Soil temperatures in Columbus Co., NC, where P. aliena is an economic problem, and 160 km north of Columbus Co. (where the North Carolina county with the greatest sweetpotato production is located), are often above 0°C in the winter. The lowest soil temperatures in Columbus Co. recorded from the Border Belt Tobacco Research Station in Whiteville, NC, at a 10-cm depth were 6.2°C, 5.5°C, 3.6°C, and 3.9°C in January for 2008, 2009, 2010, and 2011, respectively. Hu and Feng (2003, J. Appl. Meteor. 42: 1139–1156) reported that at a 10-cm depth of measurement, the average minimum soil temperature in January for North Carolina ranges from 5°C to 8°C and that the average minimum soil temperature at that depth in January in the United States is −2.0°C. Even if P. aliena grubs can move to a depth of at least 30.1 cm during the winter in North Carolina (Brill and Abney 2012), acute temperature alone will not cause grub mortality.

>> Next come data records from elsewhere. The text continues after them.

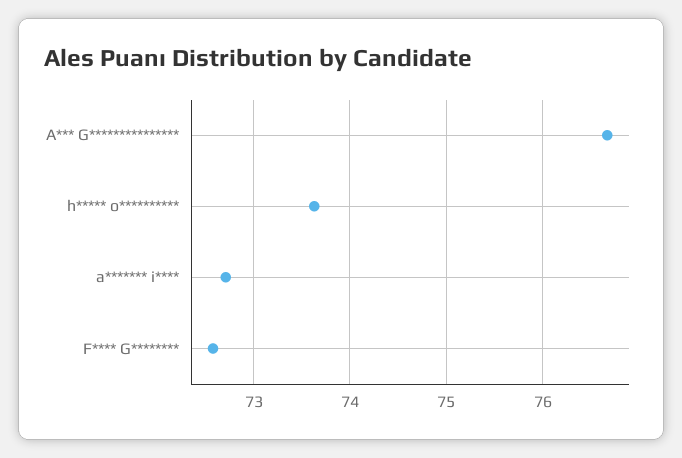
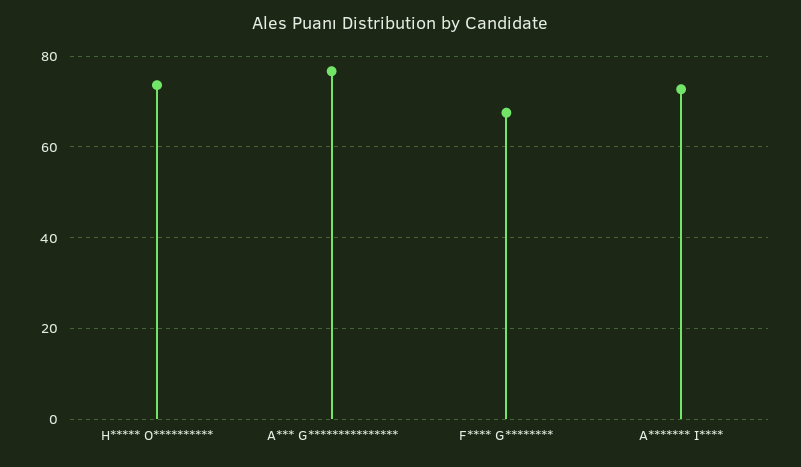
  {
    "A*** G***************": 76.7,
    "h***** o**********": 73.6,
    "a******* i****": 72.7,
-   "F**** G********": 72.6
+   "F**** G********": 68
  }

This study shows that P. aliena is freeze susceptible, but also suggests that the geographic distribution of P. aliena in the United States will not be limited by acute mortality caused by low winter soil temperatures, because the temperature at which grubs froze in this study is still lower than average winter soil temperatures at 10 cm in the United States. These data indicate that there is a potential for P. aliena to expand its range further north of the affected area in North Carolina, at least as indicated by acute freezing mortality. However, the effects of long-duration exposure to cold, but not freezing, temperatures on overwintering P. aliena grubs may warrant research attention.